Count how many lines in the items below contain the string "ThomasLloyd". Reply with that number alone.

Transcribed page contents
------------------------------------------------------------

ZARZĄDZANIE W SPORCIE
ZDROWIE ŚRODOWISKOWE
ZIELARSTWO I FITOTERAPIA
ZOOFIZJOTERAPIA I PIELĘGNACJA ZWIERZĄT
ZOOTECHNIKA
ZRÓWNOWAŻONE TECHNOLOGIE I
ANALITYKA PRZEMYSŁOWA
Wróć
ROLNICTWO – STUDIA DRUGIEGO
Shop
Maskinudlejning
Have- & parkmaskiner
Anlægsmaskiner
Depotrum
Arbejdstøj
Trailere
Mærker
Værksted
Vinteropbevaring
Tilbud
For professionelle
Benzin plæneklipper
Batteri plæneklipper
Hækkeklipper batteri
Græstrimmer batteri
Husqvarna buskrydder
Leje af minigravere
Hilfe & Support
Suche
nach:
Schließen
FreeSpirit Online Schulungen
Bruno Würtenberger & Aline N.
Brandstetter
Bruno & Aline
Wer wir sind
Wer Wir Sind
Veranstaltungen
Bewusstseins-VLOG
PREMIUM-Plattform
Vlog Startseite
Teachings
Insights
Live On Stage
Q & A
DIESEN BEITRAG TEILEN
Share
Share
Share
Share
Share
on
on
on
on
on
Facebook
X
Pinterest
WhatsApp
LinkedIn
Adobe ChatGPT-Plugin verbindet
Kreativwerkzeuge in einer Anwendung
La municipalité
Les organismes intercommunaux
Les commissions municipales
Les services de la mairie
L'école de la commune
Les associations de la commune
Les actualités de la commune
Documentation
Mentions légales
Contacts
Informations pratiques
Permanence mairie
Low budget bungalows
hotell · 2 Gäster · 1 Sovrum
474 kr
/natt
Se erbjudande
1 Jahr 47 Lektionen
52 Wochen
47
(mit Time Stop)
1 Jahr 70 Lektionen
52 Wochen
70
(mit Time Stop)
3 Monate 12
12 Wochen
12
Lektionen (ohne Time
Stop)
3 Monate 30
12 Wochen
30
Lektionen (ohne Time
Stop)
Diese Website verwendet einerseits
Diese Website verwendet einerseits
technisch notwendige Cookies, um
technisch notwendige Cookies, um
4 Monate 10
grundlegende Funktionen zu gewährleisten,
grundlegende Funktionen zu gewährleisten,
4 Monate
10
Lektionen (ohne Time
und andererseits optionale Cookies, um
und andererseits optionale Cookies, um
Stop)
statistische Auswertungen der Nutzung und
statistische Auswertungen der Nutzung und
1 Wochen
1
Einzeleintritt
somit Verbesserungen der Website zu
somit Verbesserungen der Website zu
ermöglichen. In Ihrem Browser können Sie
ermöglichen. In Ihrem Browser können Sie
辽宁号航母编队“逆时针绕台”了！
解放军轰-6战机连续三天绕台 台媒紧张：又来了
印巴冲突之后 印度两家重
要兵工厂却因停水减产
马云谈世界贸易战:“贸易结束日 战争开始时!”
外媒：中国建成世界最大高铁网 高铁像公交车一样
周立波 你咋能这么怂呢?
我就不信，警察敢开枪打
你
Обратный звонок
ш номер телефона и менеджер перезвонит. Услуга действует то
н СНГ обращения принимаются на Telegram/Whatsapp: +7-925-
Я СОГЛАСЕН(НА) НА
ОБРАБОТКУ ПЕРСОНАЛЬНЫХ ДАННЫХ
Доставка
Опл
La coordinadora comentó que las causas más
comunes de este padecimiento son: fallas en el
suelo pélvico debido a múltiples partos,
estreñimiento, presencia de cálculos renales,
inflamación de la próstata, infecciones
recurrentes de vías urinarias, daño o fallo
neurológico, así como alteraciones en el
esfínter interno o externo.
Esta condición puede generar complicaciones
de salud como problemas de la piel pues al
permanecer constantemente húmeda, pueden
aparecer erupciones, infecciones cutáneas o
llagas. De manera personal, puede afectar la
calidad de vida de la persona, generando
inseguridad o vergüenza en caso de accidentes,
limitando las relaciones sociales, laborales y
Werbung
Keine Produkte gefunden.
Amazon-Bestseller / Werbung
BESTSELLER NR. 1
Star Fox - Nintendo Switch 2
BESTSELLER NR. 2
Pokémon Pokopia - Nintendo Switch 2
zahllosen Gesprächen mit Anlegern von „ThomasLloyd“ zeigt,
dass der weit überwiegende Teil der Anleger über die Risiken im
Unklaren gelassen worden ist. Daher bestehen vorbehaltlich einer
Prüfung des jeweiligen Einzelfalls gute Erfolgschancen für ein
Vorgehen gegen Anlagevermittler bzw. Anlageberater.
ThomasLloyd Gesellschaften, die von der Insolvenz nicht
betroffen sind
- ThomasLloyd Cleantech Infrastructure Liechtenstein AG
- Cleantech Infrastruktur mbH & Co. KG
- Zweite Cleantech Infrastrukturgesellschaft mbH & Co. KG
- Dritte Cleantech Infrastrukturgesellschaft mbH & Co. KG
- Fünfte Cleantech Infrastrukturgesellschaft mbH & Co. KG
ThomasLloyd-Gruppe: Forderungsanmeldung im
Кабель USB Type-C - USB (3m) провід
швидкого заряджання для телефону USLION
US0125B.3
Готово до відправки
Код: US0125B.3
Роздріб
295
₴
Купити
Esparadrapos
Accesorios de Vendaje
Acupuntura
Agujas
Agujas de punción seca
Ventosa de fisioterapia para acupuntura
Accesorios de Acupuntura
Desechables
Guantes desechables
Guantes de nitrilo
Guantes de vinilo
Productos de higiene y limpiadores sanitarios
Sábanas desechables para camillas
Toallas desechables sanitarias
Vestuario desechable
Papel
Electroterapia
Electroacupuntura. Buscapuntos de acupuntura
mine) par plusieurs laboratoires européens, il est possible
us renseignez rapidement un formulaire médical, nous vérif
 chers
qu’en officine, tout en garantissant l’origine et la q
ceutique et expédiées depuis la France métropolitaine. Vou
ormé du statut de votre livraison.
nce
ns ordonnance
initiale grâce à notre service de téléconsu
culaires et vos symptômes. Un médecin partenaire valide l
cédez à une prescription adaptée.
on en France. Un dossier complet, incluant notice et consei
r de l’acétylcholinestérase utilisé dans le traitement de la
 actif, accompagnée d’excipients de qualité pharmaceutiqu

------------------------------------------------------------

--- SOLUTION TO THE EXERCISE ---
4